В их тарелках плавали капуста, лук, поленца моркови и извечный, как будто его перекладывали из супа в суп, из порции в порцию, изрядный кусок сала. Скользкий, горячим жиром он бежал с ложки, за ним охотились. Как правило, он оставался последним в обмелевшей тарелке, которую в конце концов водитель лесовоза, лесник ли хищно опрокидывали себе в рот, вонзаясь желтыми от табака зубами в этот вязкий парафиновый ком. Угощались, одним словом.

Плиты были старые и потому разогревались медленно. Дежурные ставили чаны с водой на варку. Снимали стулья со столов, включали свет в зале, отпускали дверь от замка, которую, однако, до поры припирали деревянным брусом, специально для этой надобности заведенным. Ведь вся эта интернатская свора ломилась сюда до срока, стучалась в окна, расплющивала свои носы и губы по стеклам, вопила: "Давай открывай помойку! Жрать охота!"

В обязанности дежурных также входила ежемесячная проверка труб в бойлерной в подвале здания, ведь пар поднимался через вентиляционную тумбу вверх, намерзая грязными тиглями на железную решетку. Комьями.

Немалую опасность представляли оставшиеся здесь после ремонта циркулярные пилы и электрические ступы для мела, извести и гравия, что совершенно загромождали узкий проход. А также – неподъемный чугунный люк, еле освещаемый слабосильной лампой в матовом колпаке. Вдоль стен перемещались провода, горячая вода в трубах шумела, грела влажный воздух, на полу в беспорядке лежали мешки с углем и паклей.

"…а я все ждал, все надеялся, что наступит тот момент, когда шпалы, а за ними и рельсы, и наш вагон врежутся в мутную, густую киселем водорослей горячую воду… и все, расталкивая друг друга, бросятся к аварийному выходу в потолке, будут просить подсадить, больно ударяя других по лицу каблуками резиновых ботиков и кирзовых сапог", страшась затопления тамбуров, подвала, столовой и всего монастыря-интерната.

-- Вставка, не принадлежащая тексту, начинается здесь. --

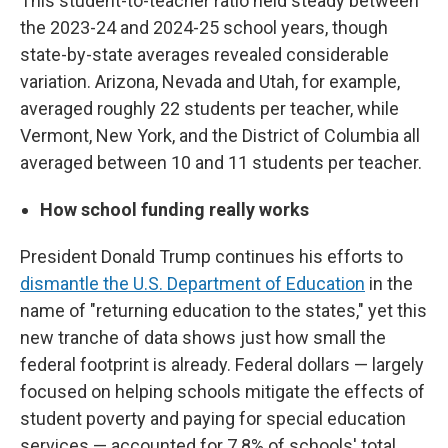
This student-to-teacher ratio held steady between
the 2023-24 and 2024-25 school years, though
state-by-state averages revealed considerable
variation. Arizona, Nevada and Utah, for example,
averaged roughly 22 students per teacher, while
Vermont, New York, and the District of Columbia all
averaged between 10 and 11 students per teacher.
How school funding really works
President Donald Trump continues his efforts to
dismantle the U.S. Department of Education
in the
name of "returning education to the states," yet this
new tranche of data shows just how small the
federal footprint is already. Federal dollars — largely
focused on helping schools mitigate the effects of
student poverty and paying for special education
services — accounted for 7.8% of schools' total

Жители поселка именовали интернат еще и Филиалом, подобием вольного поселения в виду казарм воинской части за бетонным формованным забором. Вновь прибывших тут селили в длинном двухэтажном корпусе, тянувшемся вдоль полуразвалившейся ограды из красного кирпича. Серега здесь работал военруком.

Серега здесь работал военруком, он вел гражданскую оборону

(гроб) и энвэпэ. У него в классе висели плакаты по полной и неполной сборке-разборке автомата и пистолета, еще стояли столы, изрезанные заточенной ножовкой, а в несгораемом шкафу лежал единственный противогаз.

Одно время и Лида работала на Филиале воспитателем в младших классах, платили мало, но тогда другого выхода не было: Женя только что родился, и были нужны деньги.

Рассказывали, что как-то на ноябрьские праздники Серега достал из шкафа противогаз, напялил на себя это резиновое говно и вышел на спортивную площадку перед школой. Площадка была разворочена тракторами, тогда возили дрова, но кое-где из-под грязи и колотого асфальта проглядывала белая известковая арматура разметки для строевой муштры.